Mr Judd praised three "young ladies" who helped shield the prone cyclist from crawling traffic.
"They were obviously very shaken [but] I asked if anyone had a blanket or something to cover him. When I looked back up they had a sheet up to shield the body. I think people were generally shocked but there was no hysteria."
The driver of the second truck, who witnessed the whole incident, was badly affected by what he saw, Mr Judd said. "I was concerned for the truck driver witness who saw it all. I asked if he was okay. He said, 'Nah, mate, I'm a bit shaken up.' He'd seen the whole thing and obviously it must have been pretty horrible to see."
Truckie left 'distraught' after death
The driver of a freight truck that collided with a cyclist in Auckland was "distraught" after the accident.
The father of five was unaware 37-year-old John Tangiia had gone under his wheels until he was alerted by another truckie honking his horn.
It is thought Mr Tangiia had been riding down Parnell Rise and turning left into Stanley St when he went under the truck, which was travelling straight through the intersection from The Strand.
Initial police indications were that the truck driver had the green light.
Mike Satherley, general manager of PBT Bulk, said the truck driver was a contractor with his own truck unit.
"The driver didn't actually see anything. He didn't even know," he said of the collision.
The driver, in his late 40s, had been rocked by the incident.
"It's not an easy thing to deal with. He's cut up, he's a family man with five kids. He's still feeling it, but he's managing okay."
Brendon Judd, a witness, said the truck driver was visibly upset when interviewed by police.
"I could see he was obviously distraught."
Auckland a 'nightmare' for bike users
A cyclist who dodged death during a horror smash 21 years ago says Auckland is a "nightmare" for bike users.
"You're taking your life in your own hands at some times," said Fraser Sharp, who was left brain-damaged with his promising athletic career in tatters after being mowed down on his bike in April 1993.
He says he was sickened to read about the death of John Tangiia, 37, who was run over by a truck at a busy intersection in Auckland on Tuesday.

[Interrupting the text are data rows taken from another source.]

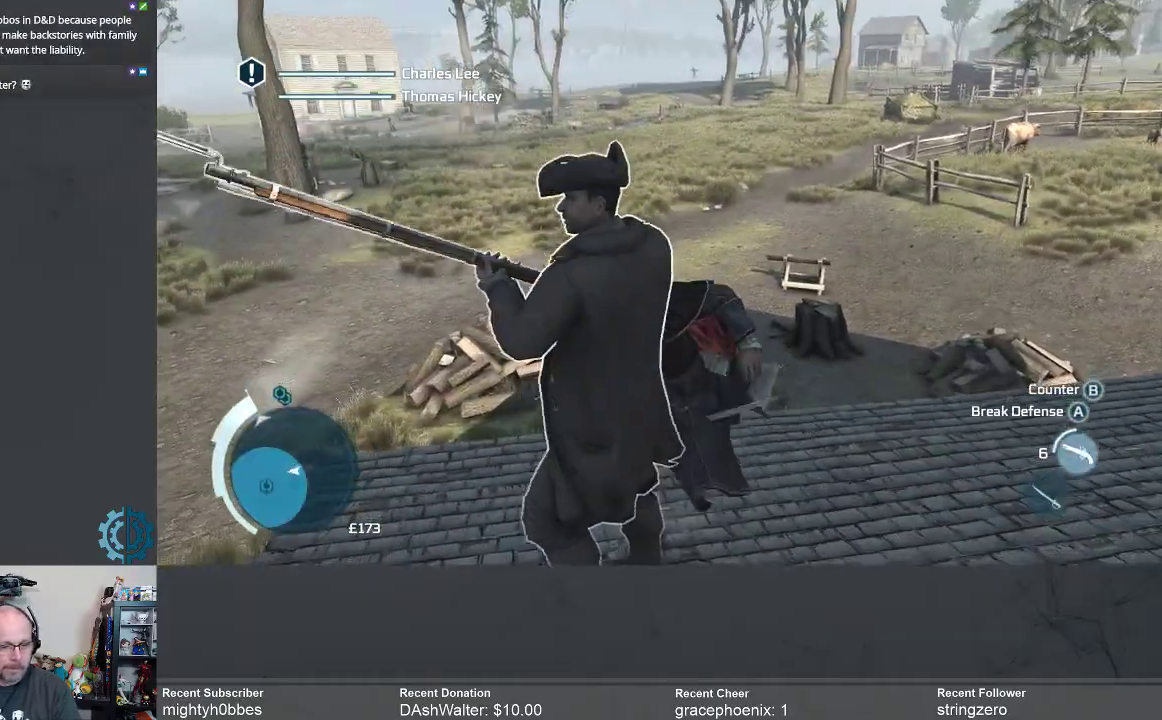
{"buttons": [], "left_stick": "down", "right_stick": "center", "events": [[100, "X", "down"], [167, "X", "up"], [267, "X", "down"], [333, "X", "up"], [433, "X", "down"], [467, "X", "up"]]}
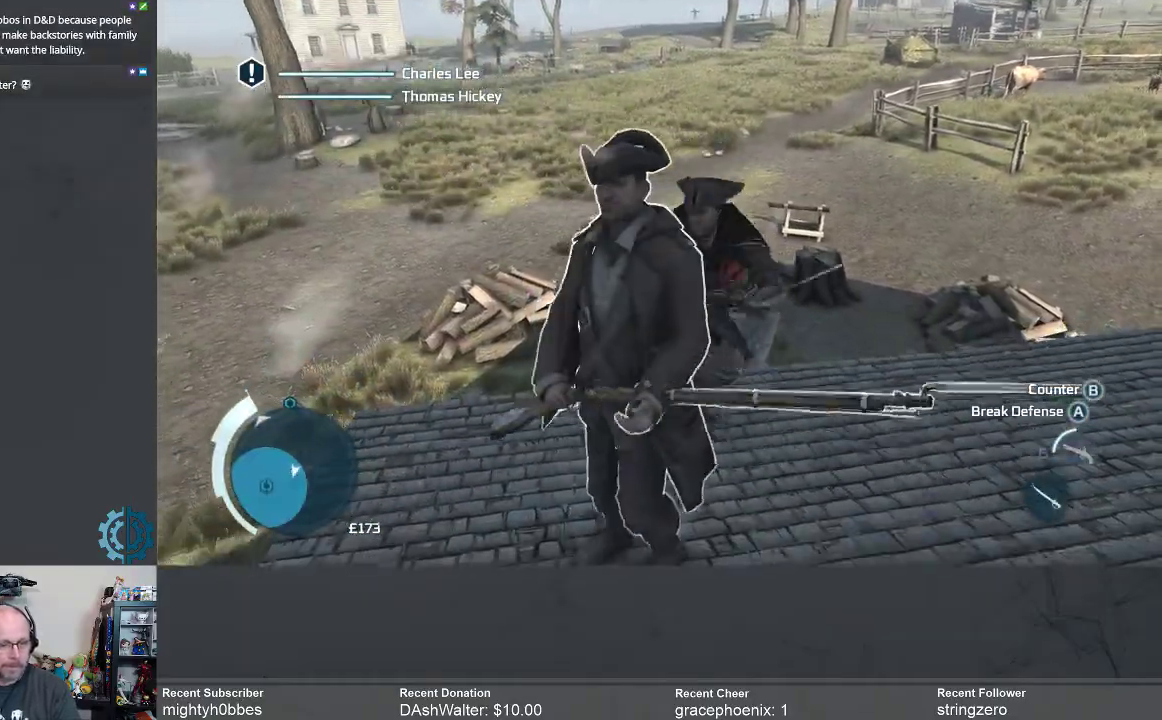
{"buttons": ["X"], "left_stick": "center", "right_stick": "center", "events": [[133, "left_stick", "center"], [433, "X", "down"]]}
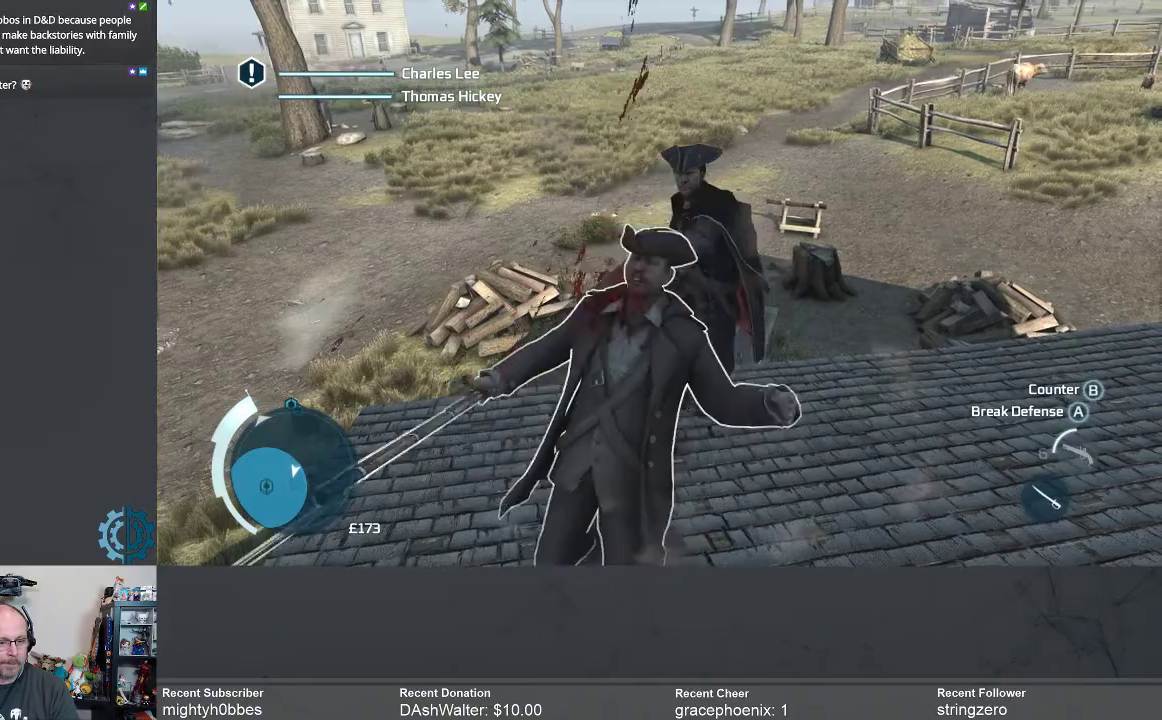
{"buttons": [], "left_stick": "center", "right_stick": "center", "events": [[67, "X", "up"]]}
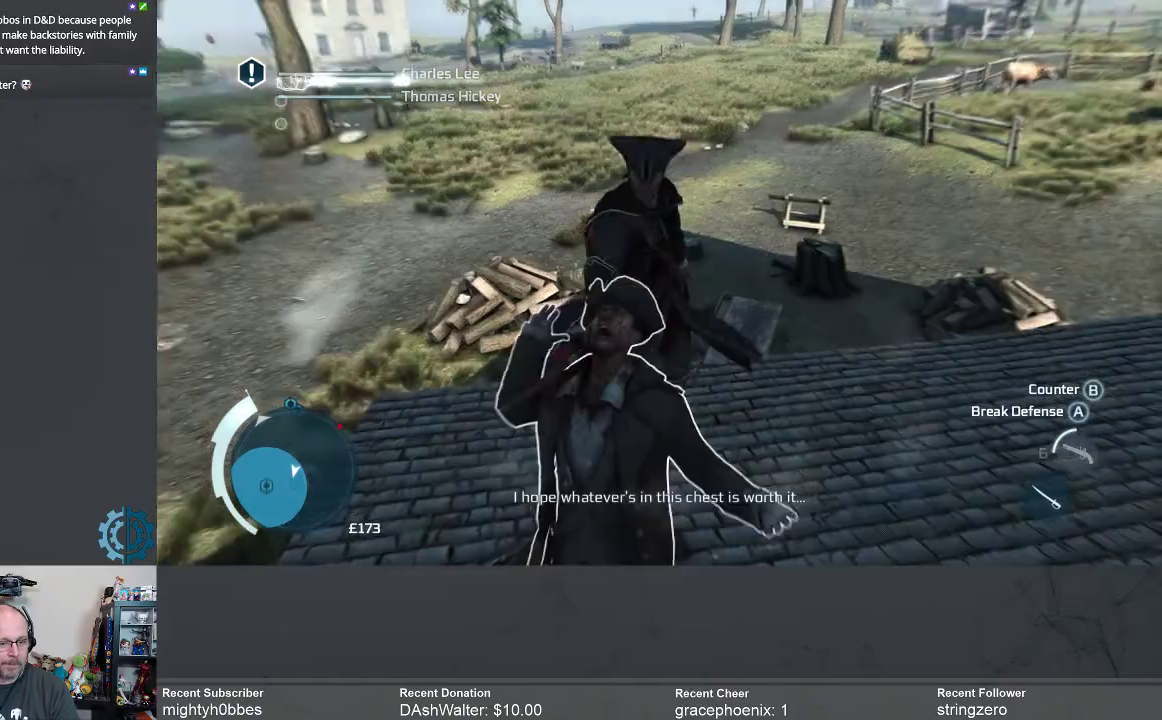
{"buttons": [], "left_stick": "center", "right_stick": "center", "events": []}
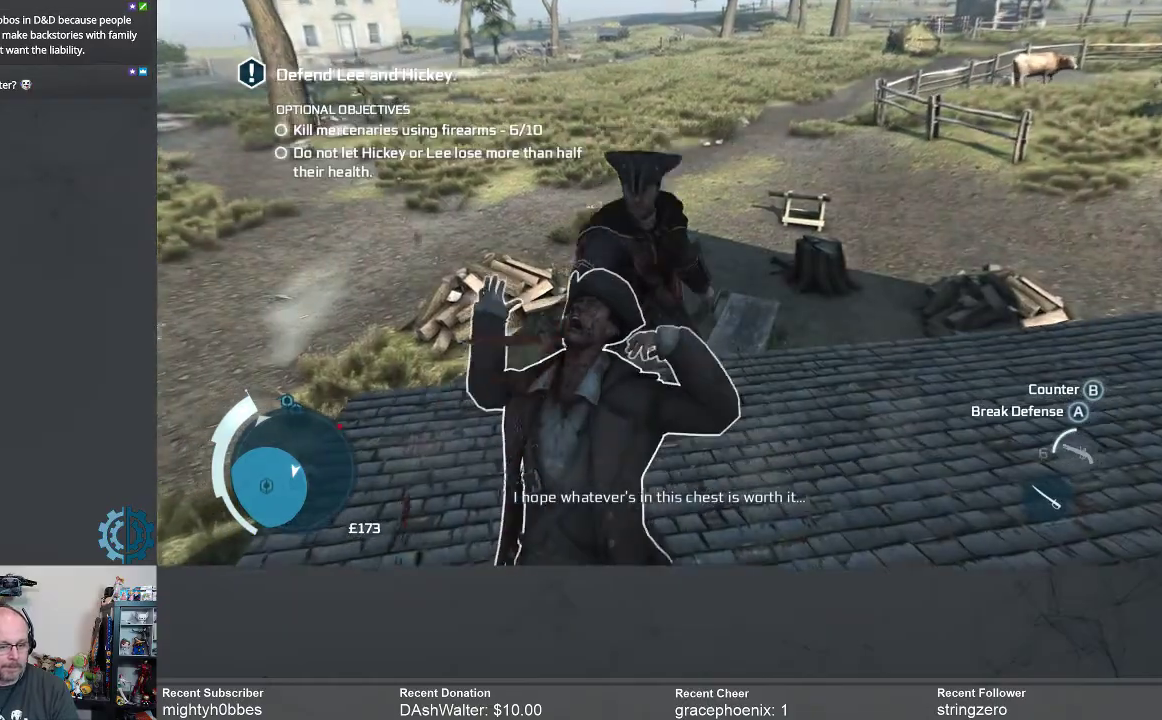
{"buttons": [], "left_stick": "center", "right_stick": "left", "events": [[333, "right_stick", "left"]]}
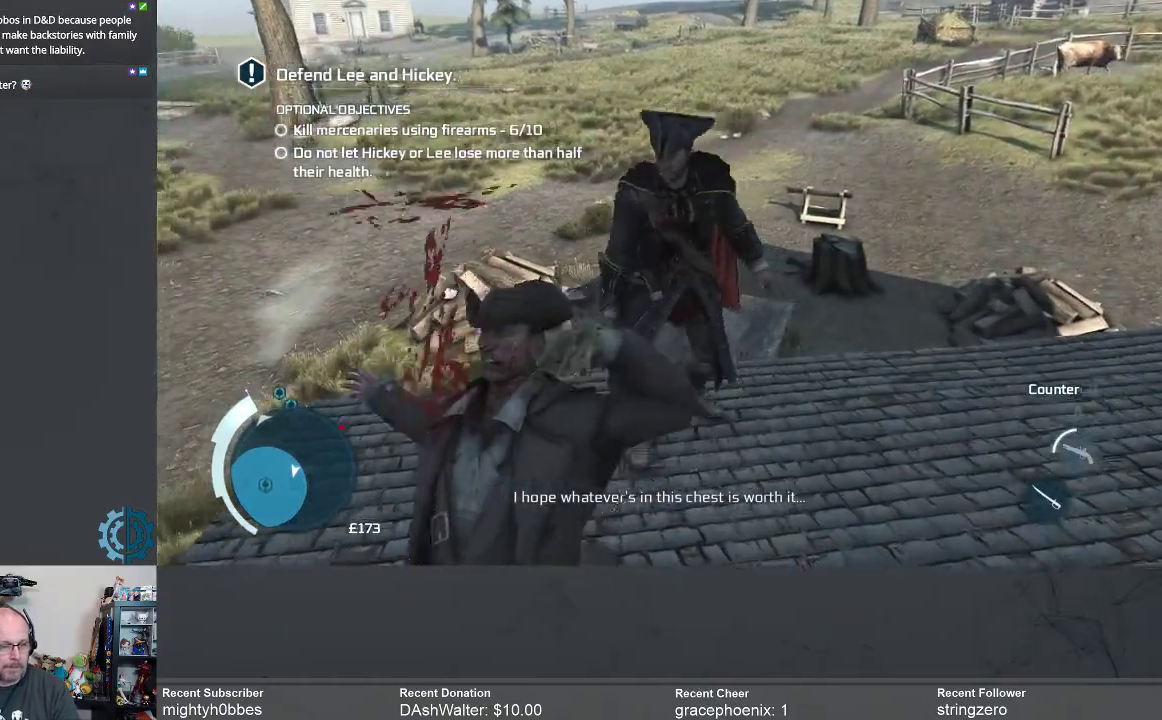
{"buttons": [], "left_stick": "center", "right_stick": "left", "events": [[133, "right_stick", "center"], [333, "right_stick", "left"]]}
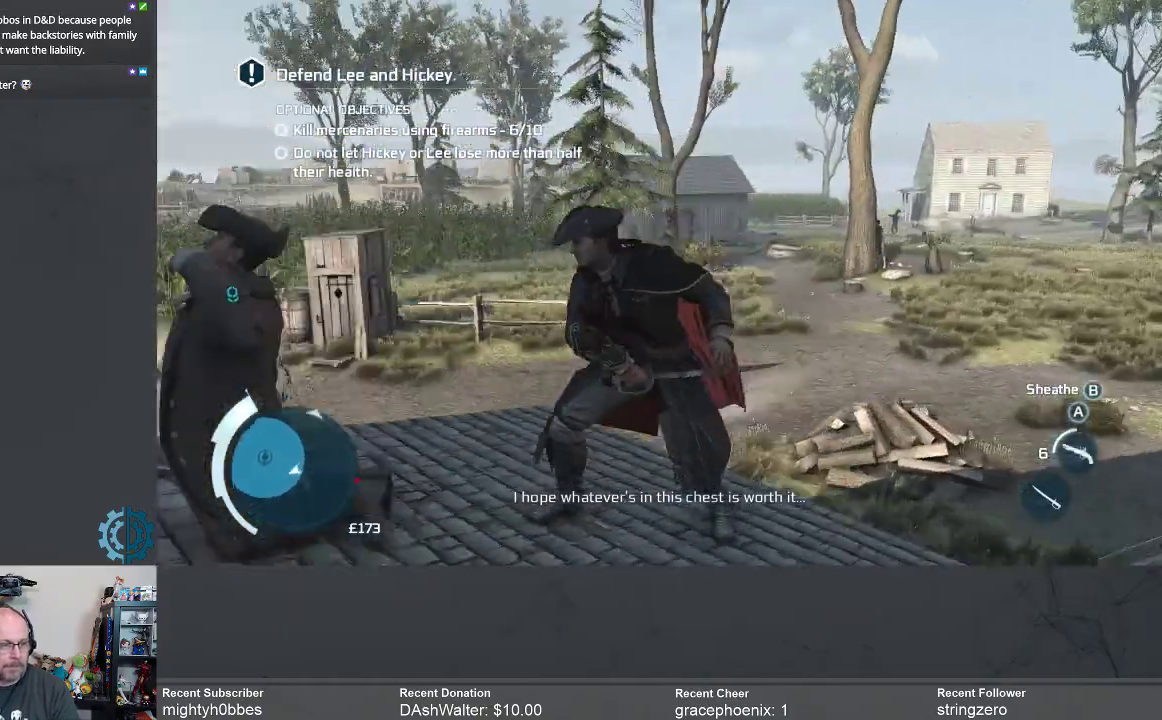
{"buttons": [], "left_stick": "center", "right_stick": "center", "events": [[100, "right_stick", "center"], [300, "right_stick", "down-left"], [433, "right_stick", "center"]]}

"I don't know all the facts about this crash, but it's totally dreadful," Mr Sharp said.
"Auckland is a highly populated city and riding there is bit of a nightmare.
"Riders need to think about what time they go out, what routes they ride, and always respect motorists.
He said the death again highlights the need for both motorists and cyclists to take care on the roads - and to respect each other.
The 38-year-old has lived in France, where he says motorists show far greater respect for peddlers.
"So much more so than here," he said.
Mr Sharp is training for the Auckland 70.3 Ironman where he will raise cash for Brake, the road safety charity in support of people bereaved and seriously injured in road crashes.